Of those with below-poverty earnings prior to the crisis, some had earnings but earned less than the poverty line; others were between jobs and looking for work or were out of work for other reasons, such illness, school, or early retirement.
These figures are from our analysis of the outgoing rotation groups (ORG) of the Census Bureau’s monthly Current Population Survey (CPS). The ORG, which makes up just under one-fourth of the CPS monthly sample, includes questions about individuals’ usual weekly earnings.
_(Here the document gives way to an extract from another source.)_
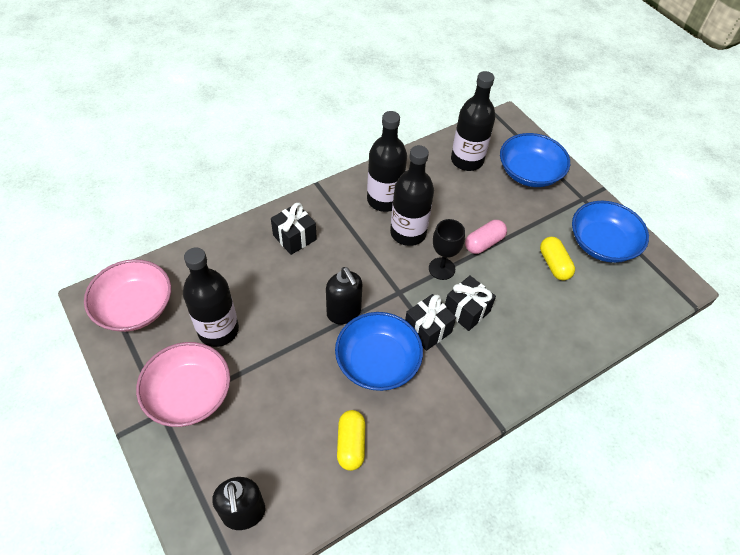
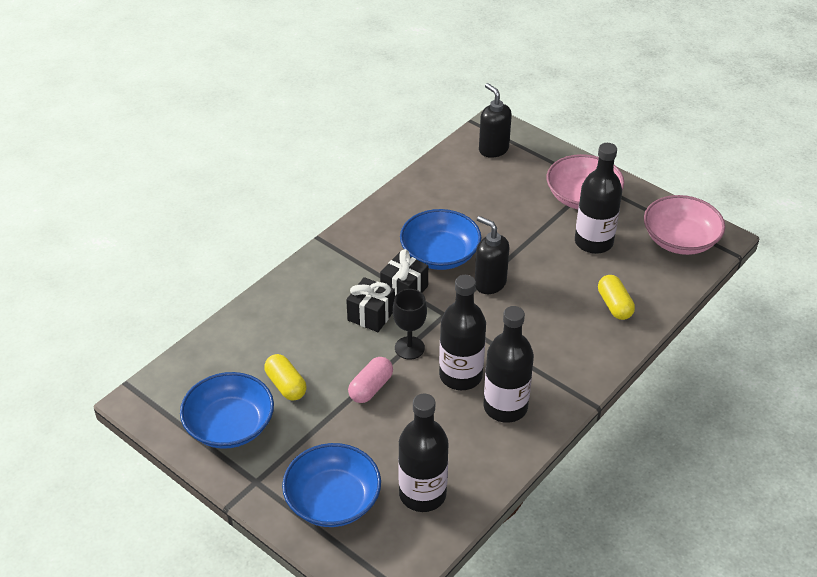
camera: 165 degrees right, 10 degrees down
(294, 237) = (580, 337): black gift -> none
(351, 444) = (436, 199): yellow capsule -> yellow capsule (614, 305)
Using those data, and annual thresholds for the official poverty measure divided by 52 weeks (and adjusted for monthly inflation by the official Consumer Price Index for all urban consumers), we calculated the number of individuals in families with earnings below the weekly poverty line. (We counted a two-adult two-child family poor in February 2020 if its weekly earnings were below $504; the weekly threshold in May was $500.) The May 2020 survey covered earnings in the week beginning May 10.
The estimates are less precise than the Census Bureau’s official annual poverty figures, in part because the ORG sample is relatively small (about 12,300 households in February) and participation in the survey declined non-randomly in the pandemic (to about 11,600 in May). The smallest group shown here — non-elderly Asian individuals — is based on a sample size of 513 households in the May 2020 survey.